His company is based in Washington state and manufactures solar panels in Mountain Iron, a town of around 3,000 people on the Iron Range.
Shaver worries that if Solar Rewards ends, the demand for panels will drop.
"We have an innovative product, but still, we're a small manufacturer," he said. "So to pull that out right now is to really destroy a business plan where you're talking about working at a local level to innovate toward the future."
Shaver says the rebates help because it's still expensive to produce solar panels in Minnesota compared with ones made in China, for example. Since Xcel's announcement, Shaver says the company went from 15 to 11 employees in Mountain Iron, because of the instability in the market's incentive programs.
While Silicon Energy is largely producing for customers in Minnesota, Cannon at tenKsolar says the company started up without an expectation of a local solar incentive program.
TenKsolar uses a hybrid-production model. In addition to its manufacturing plant in Minneapolis, the company relies on a factory in Shanghai to cut costs on some of the lower skilled labor.
Cannon says the company, with its 80 Minnesota employees, is focused on markets outside the state, places where solar is the most competitive.
Right now it's capitalizing on places where Cannon says energy costs tend to be higher and where there are incentive programs. The company is building projects in places like Tennessee, Massachusetts and California as well as in Japan and Romania.
"If all incentive programs everywhere went away we would have challenges. Right?" Cannon said. "But there's a variety of different solar incentive programs all over the world. But it can't be dependent on any particular one incentive."

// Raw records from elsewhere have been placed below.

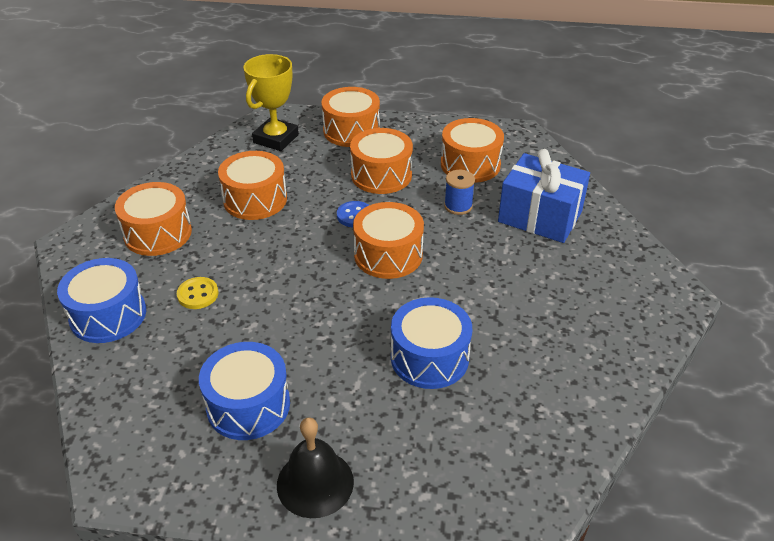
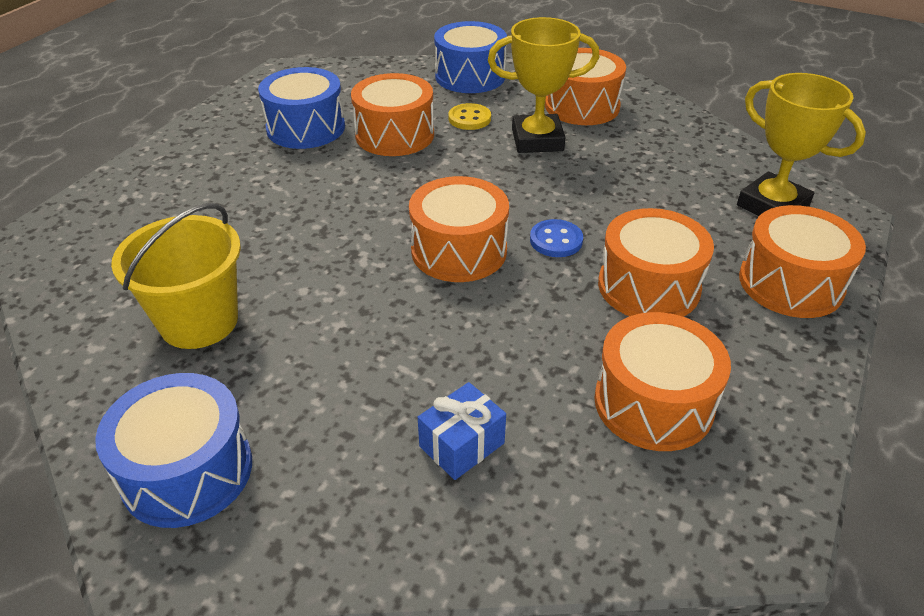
camera: 110 degrees right, 0 degrees up
(224, 247) = (537, 140): none -> yellow trophy
(255, 200) = (623, 170): orange drum -> orange drum (394, 135)
(315, 483) = (195, 147): black bell -> none
(429, 358) = (268, 240): blue drum -> blue drum (187, 471)
(458, 206) = (535, 348): blue spool -> none
(532, 356) = (199, 321): none -> yellow bucket
(540, 217) = (461, 445): blue gift -> blue gift, size x0.51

For its part, Xcel is aware that the growth of Minnesota's solar industry is likely to drop off if the Solar Rewards program ends, including negative effects on the state's solar manufactures.
Laura McCarten, regional vice president for Xcel, says it was good to test the solar market in the state. But if Minnesota seriously wants to pursue solar, it needs a new model.
"From a public policy standpoint, it really needs to be looked at with a fresh eye," she said, "the regulatory framework, the incentive mechanism, and then how does this work and who should really pay for it."
The state Department of Commerce has to approve Xcel's proposal to end the Solar Rewards Program. But according to public comments filed with the department, the company clearly anticipates when it will end, not if. Xcel wrote to the agency that Solar Rewards is a voluntary program and that the company is not obligated under state law to continue it.
The agency is expected to make a preliminary ruling later this month, followed by more public comment and a final decision in October.
Even though Xcel wants to end Solar Rewards, the utility says a made-in-Minnesota rebate will stay in place. That program is a $5 million annual fund paid for by Xcel customers and covers up to 60 percent of a project that uses solar panels made in the state.